● Exercise objective:
Take the line containing "Table 1 The" and every line below it through the end of the entries, and output them verbatim, pictures excluded.

· · · · ·

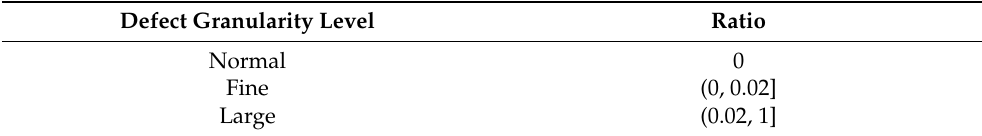
Table 2. Applied kernels of ResNet101 in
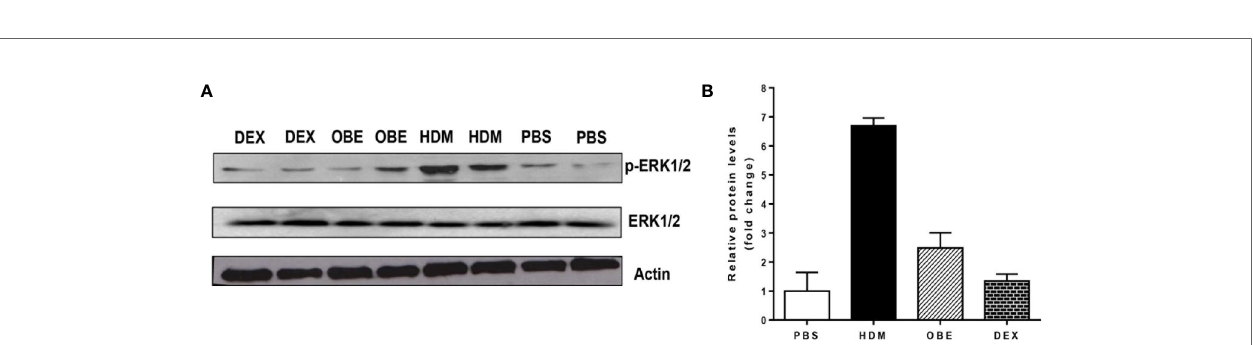
FIGURE 6 | (A) Western blot analysis of pERK1/2 and total ERK1/2 protein levels from lungs of PBS-challenged mice pretreated with vehicle (PBS), HDM- challenged mice pretreated with vehicle (HDM), HDM-challenged mice pretreated with OBE (60 mg/kg; i.p.) (OBE) and HDM-challenged mice pretreated with dexamethasone (DEX). The blots are of two pooled lung sample (n = 3, for each). (B) Graph b shows relative densitometric quanti fi cation levels of pERK1/2 (relative to total ERK1/2, both normalized to b -actin).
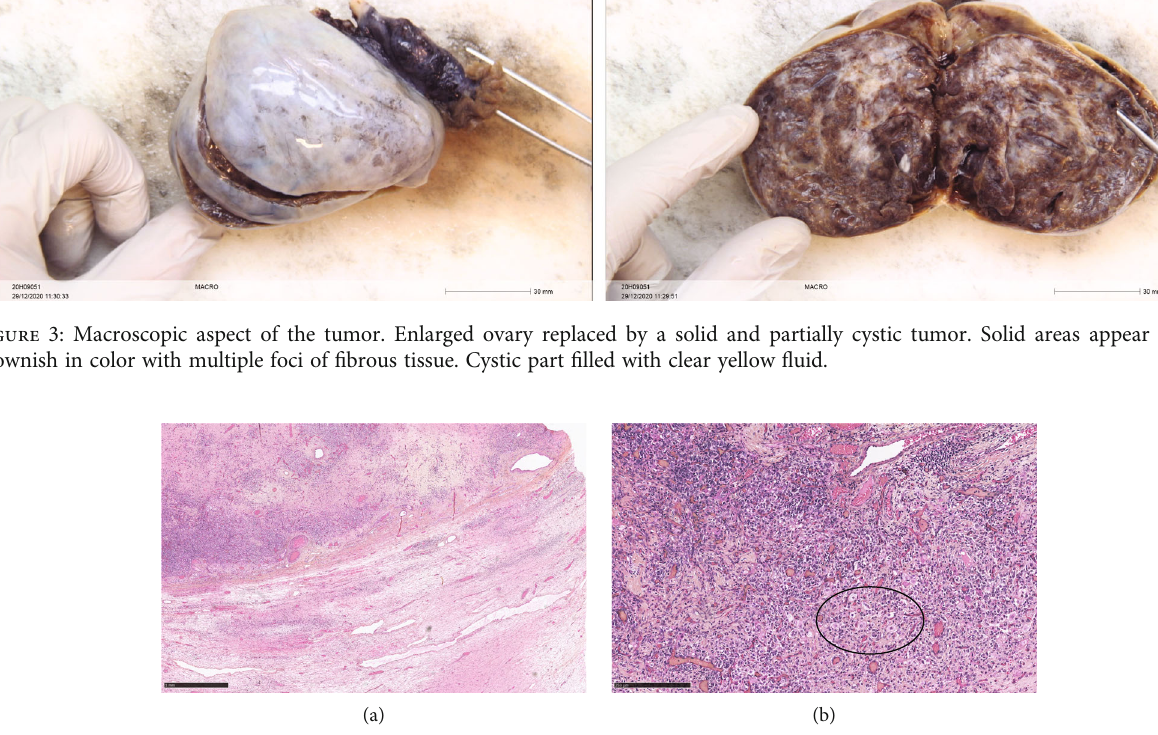
Figure 4: H&E staining at low power view. Cellular lobules are separated by zones of loose fi brous and fi bromyxoid mesenchymal stroma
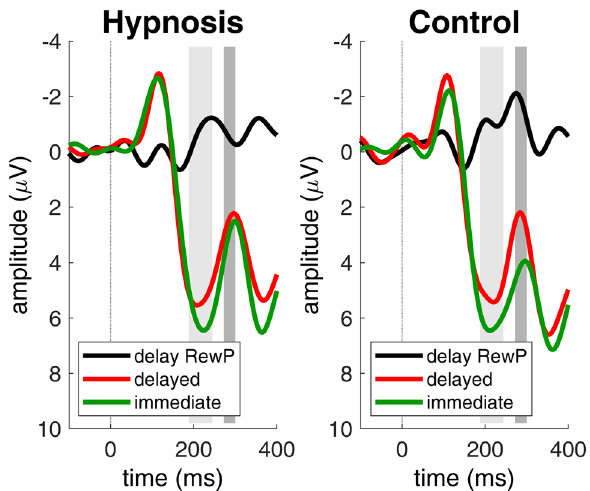
Figure 6. Delay reward positivity with associated ERPs averaged over reward magnitude. Participants showed significantly smaller reward positivity amplitudes in the hypnosis condition compared to the control condition (black lines). The lighter grey area indicates the P2 time window, the darker grey area indicates the delay reward positivity time window. Data were recorded at channel FCz. Negative is plotted up by convention.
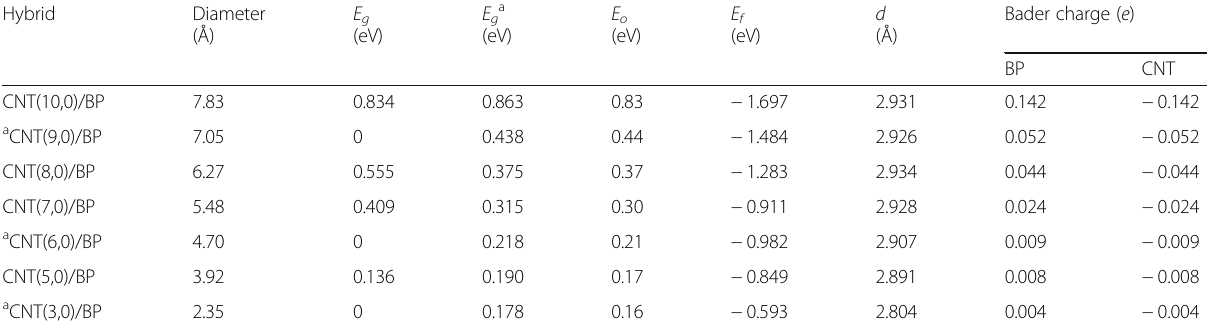
Table 1 The diameter, band gap E g of pure CNTs and the formation energy ( E f ), band gap E g * , optical gap E o , and interfacial spacing ( d ) of optimized CNT/BP composites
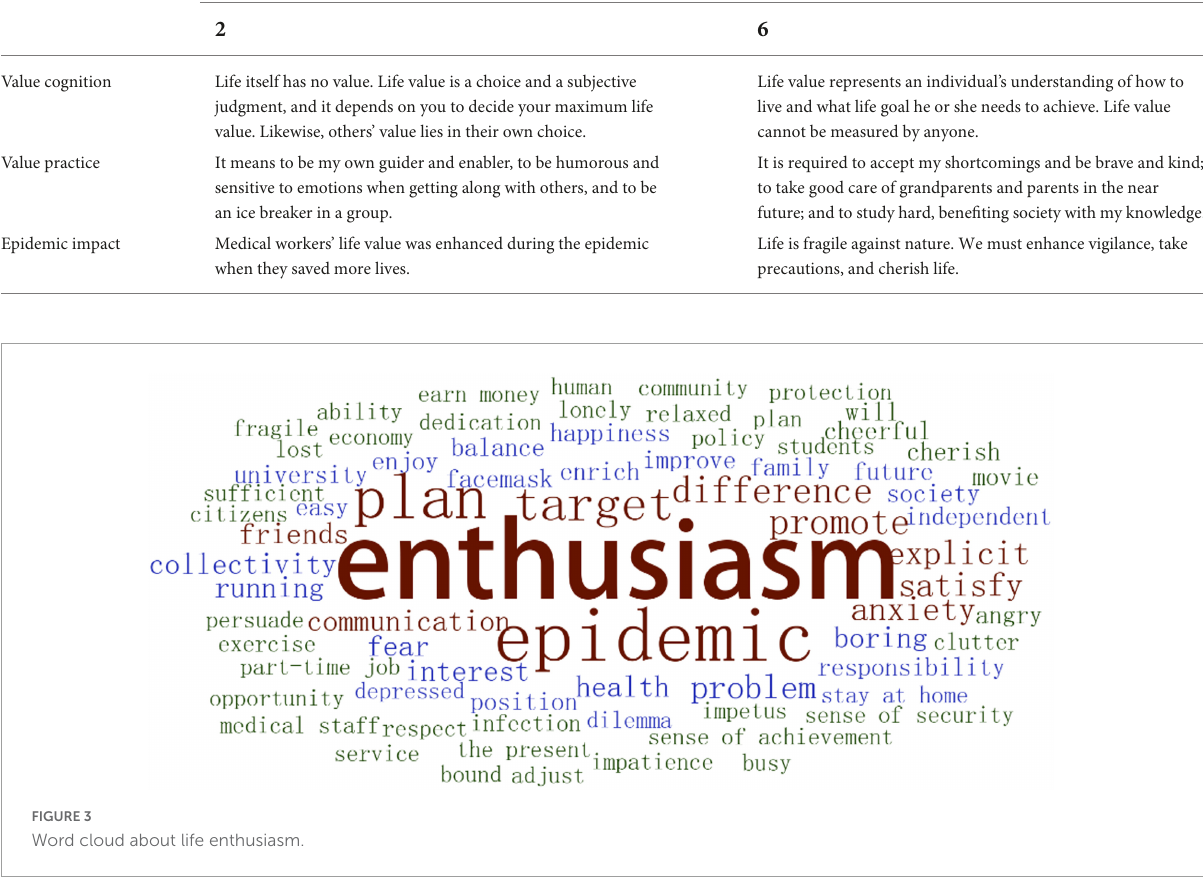
TABLE 5 Response examples about life value.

· · · · ·

● Output of the exercise:
Table 1 The diameter, band gap E g of pure CNTs and the formation energy ( E f ), band gap E g * , optical gap E o , and interfacial spacing ( d ) of optimized CNT/BP composites
TABLE 5 Response examples about life value.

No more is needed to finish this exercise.